Thibaud II a été appelé par l’histoire Thibaud le Grand. Ce surnom, il ne le doit pas à ses victoires militaires, mais au regard lucide qui lui a permis d’apercevoir, avant les princes de son temps, les nouveaux champs de bataille que l’évolution économique leur proposait. Il a pu ainsi tirer le meilleur parti pour la constitution de l’unité et de l’autonomie champenoise de l’élan vital né en Occident, dont les effets se font partout sentir en son temps. " Démographie, agriculture, industrie, monnaie et commerce : tout progresse, tout s’accélère ".
Thibaud ne tarde pas à rencontrer l’abbé de Clairvaux. Bernard devient son ami, un ami attentif à le conduire sur la voie de la sagesse et de la miséricorde.
Ils se rencontrent plusieurs fois, et d’abord au concile de Troyes en 1128.

— PROBLÈME À TRAITER —
Recopiez mot pour mot le passage du texte sur Thibaud le Grand qui commence par "Thibaud ne tarde" et se poursuit jusqu'à "Troyes en 1128.".

— MATÉRIEL EXTRAIT —

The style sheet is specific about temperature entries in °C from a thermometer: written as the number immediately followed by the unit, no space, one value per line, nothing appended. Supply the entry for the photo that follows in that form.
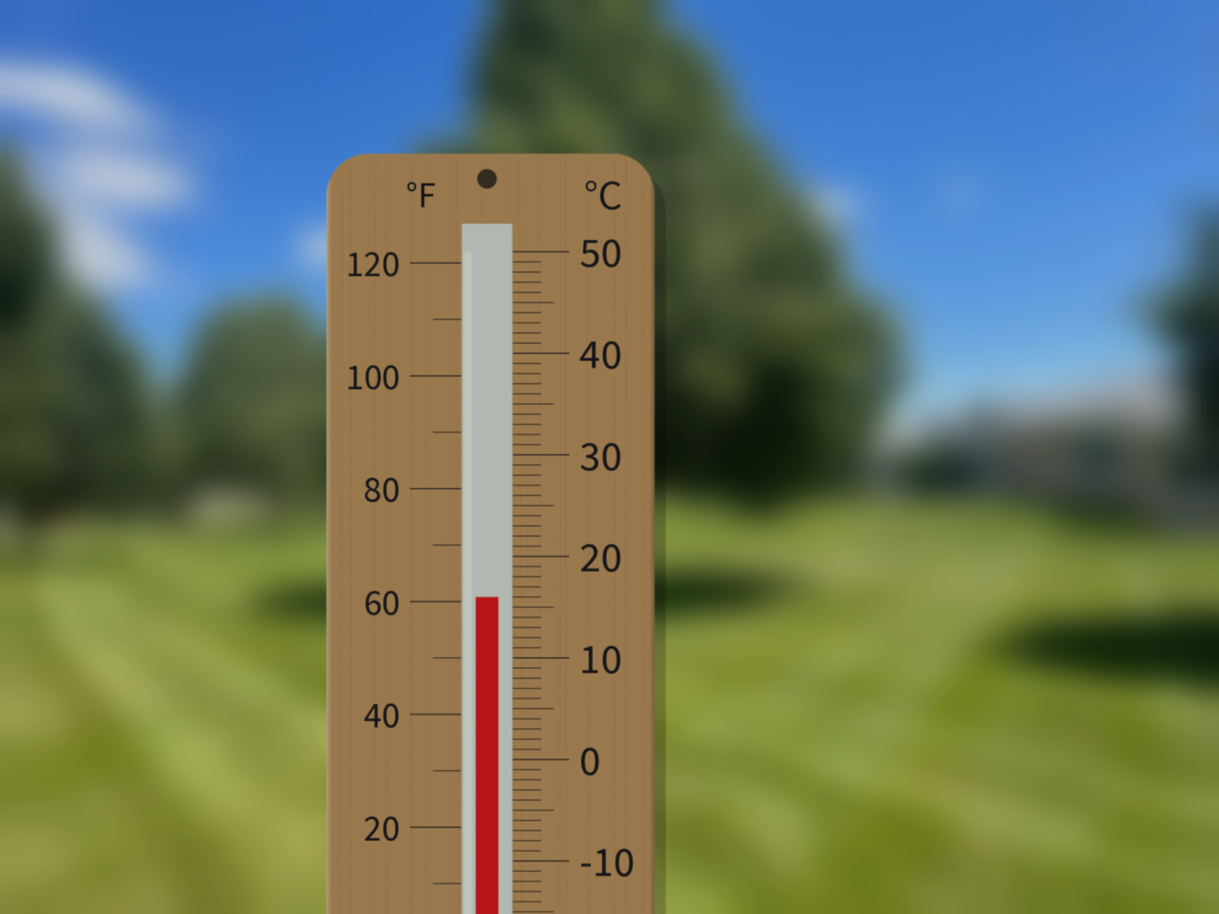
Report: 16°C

==

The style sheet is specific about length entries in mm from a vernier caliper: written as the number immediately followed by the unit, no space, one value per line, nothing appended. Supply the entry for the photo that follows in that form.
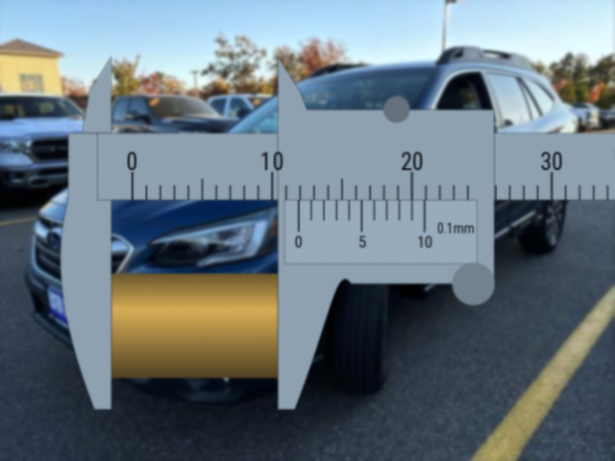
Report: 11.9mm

— SOLUTION PROPOSÉE —
Thibaud ne tarde pas à rencontrer l’abbé de Clairvaux. Bernard devient son ami, un ami attentif à le conduire sur la voie de la sagesse et de la miséricorde.
Ils se rencontrent plusieurs fois, et d’abord au concile de Troyes en 1128.